• SELECTED PASSAGE:
John Smith Phelps (December 22, 1814November 20, 1886) was a politician and soldier during the American Civil War, and the 23rd Governor of Missouri.

Early life and career
John Smith Phelps, the son of Elisha Phelps, was born in Simsbury, Hartford County, Connecticut. He attended common schools and then studied law at Trinity College in Hartford, Connecticut, graduating in 1832. He was admitted to the bar in 1835 and commenced practice in Simsbury. After his marriage to Mary Whitney on April 20, 1837,  he moved to Springfield, Missouri, and quickly became one of the leading lawyers in southwest Missouri.

Phelps was elected to the Missouri House of Representatives in 1840. Four years later, on March 4, 1845, he was elected as a Democrat to the Twenty-Ninth Congress, and to eight succeeding Congresses (March 4, 1845March 3, 1863). During his 18-year term, he served as Chairman of the Committee on Ways and Means (Thirty-Fifth Congress) and came to be regarded as a champion of government bounties to soldiers, aid to railroads, and inexpensive postage.

Phelps was popular in Washington, D.C. and at home. In 1857 Missourians honored him by naming the newly created county of Phelps after him. He was not a candidate for renomination in 1862.

• WHAT YOU WILL DO:
1. Reproduce the passage of the John Smith Phelps biography from "Phelps was elected" up to and including "and inexpensive postage.".
2. Extend the John Smith Phelps biography, picking up right after its final sentence.

• RECORDS SUPPLIED:
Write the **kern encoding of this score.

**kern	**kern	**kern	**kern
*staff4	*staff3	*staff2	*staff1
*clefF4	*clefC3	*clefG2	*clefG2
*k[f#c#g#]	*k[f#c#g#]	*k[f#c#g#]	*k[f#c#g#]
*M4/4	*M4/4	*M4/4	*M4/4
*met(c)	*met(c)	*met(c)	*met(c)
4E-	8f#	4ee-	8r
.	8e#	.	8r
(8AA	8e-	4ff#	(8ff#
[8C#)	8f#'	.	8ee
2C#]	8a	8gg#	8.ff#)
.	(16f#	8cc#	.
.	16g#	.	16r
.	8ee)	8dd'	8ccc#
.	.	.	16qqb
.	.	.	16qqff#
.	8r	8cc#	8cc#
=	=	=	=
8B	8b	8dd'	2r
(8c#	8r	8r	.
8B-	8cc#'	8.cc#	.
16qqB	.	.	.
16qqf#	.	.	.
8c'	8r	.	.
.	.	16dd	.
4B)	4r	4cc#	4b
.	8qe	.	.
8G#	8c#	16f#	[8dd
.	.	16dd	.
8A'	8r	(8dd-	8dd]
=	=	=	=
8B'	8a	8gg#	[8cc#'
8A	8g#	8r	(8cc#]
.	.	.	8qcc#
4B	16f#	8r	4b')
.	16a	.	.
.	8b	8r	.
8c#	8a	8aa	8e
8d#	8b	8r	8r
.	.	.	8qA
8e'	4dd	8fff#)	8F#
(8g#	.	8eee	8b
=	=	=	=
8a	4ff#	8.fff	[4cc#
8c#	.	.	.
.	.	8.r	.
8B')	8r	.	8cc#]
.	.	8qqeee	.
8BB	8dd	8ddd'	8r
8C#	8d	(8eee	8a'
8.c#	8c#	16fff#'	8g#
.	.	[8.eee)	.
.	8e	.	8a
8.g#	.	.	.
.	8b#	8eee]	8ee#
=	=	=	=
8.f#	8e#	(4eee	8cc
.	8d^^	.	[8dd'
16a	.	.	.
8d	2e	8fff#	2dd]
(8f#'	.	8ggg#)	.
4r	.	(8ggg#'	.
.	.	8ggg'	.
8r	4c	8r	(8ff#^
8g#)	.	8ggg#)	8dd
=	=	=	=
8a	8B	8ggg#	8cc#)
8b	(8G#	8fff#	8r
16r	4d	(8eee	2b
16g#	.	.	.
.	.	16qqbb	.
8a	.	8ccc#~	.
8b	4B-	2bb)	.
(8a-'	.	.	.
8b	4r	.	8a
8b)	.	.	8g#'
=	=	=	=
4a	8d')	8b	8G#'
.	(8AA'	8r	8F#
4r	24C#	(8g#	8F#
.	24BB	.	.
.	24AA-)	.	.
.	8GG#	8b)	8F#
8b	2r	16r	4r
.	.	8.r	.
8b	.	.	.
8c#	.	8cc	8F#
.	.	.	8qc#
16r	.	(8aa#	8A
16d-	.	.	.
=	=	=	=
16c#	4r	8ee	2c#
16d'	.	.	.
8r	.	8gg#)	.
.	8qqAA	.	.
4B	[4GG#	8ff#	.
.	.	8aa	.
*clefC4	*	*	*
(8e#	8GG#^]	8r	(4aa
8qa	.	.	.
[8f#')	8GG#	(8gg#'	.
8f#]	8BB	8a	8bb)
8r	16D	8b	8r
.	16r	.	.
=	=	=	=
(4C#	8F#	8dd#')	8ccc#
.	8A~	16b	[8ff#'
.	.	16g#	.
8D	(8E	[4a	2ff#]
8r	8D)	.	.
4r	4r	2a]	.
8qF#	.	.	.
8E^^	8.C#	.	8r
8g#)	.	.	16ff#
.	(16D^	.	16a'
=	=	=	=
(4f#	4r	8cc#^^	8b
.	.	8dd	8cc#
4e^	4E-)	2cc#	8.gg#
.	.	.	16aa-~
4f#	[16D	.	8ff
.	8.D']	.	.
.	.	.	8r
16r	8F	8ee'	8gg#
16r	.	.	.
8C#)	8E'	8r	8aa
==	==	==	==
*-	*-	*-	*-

• RESULTS FOR EACH TASK:
1.
Phelps was elected to the Missouri House of Representatives in 1840. Four years later, on March 4, 1845, he was elected as a Democrat to the Twenty-Ninth Congress, and to eight succeeding Congresses (March 4, 1845March 3, 1863). During his 18-year term, he served as Chairman of the Committee on Ways and Means (Thirty-Fifth Congress) and came to be regarded as a champion of government bounties to soldiers, aid to railroads, and inexpensive postage.

2.
Civil War
At the outbreak of the Civil War in 1861, Phelps returned to Springfield and enlisted as a private in Captain Coleman's Company of Missouri Infantry (Union). He was promoted to lieutenant colonel on October 2, 1861 and to colonel December 19, 1861. Following the Union defeat at the Battle of Wilson's Creek, Mary Phelps cared for the body of General Nathaniel Lyon, killed during the battle, while her husband retreated with the Union army to Rolla. By special arrangement with President Abraham Lincoln, Phelps organized an infantry regiment which bore his name, Phelps’s Regiment, Missouri Volunteer Infantry. The regiment spent most of the winter of 1861—62 as the garrison of Fort Wyman at Rolla. In March 1862, Phelps led his regiment in the fierce fighting at Pea Ridge in Arkansas. He was mustered out May 13, 1862. In July 1862, he was appointed by President Lincoln as Military Governor of Arkansas, but he resigned the position due to ill health.

Postbellum activities

Phelps returned to Springfield in 1864 to resume his law practice. He was an unsuccessful candidate for Governor of Missouri in 1868, but in 1876 was elected to the position as the only candidate who could successfully lead Northern and Southern factions in the state. During his tenure as governor, Phelps supported currency reform and increased support for public education. He retired in 1881, praised as one of Missouri’s best governors.

John Smith Phelps died in St. Louis, Missouri. He rests in Hazelwood Cemetery in Springfield, Missouri.

See also

List of American Civil War generals (Union)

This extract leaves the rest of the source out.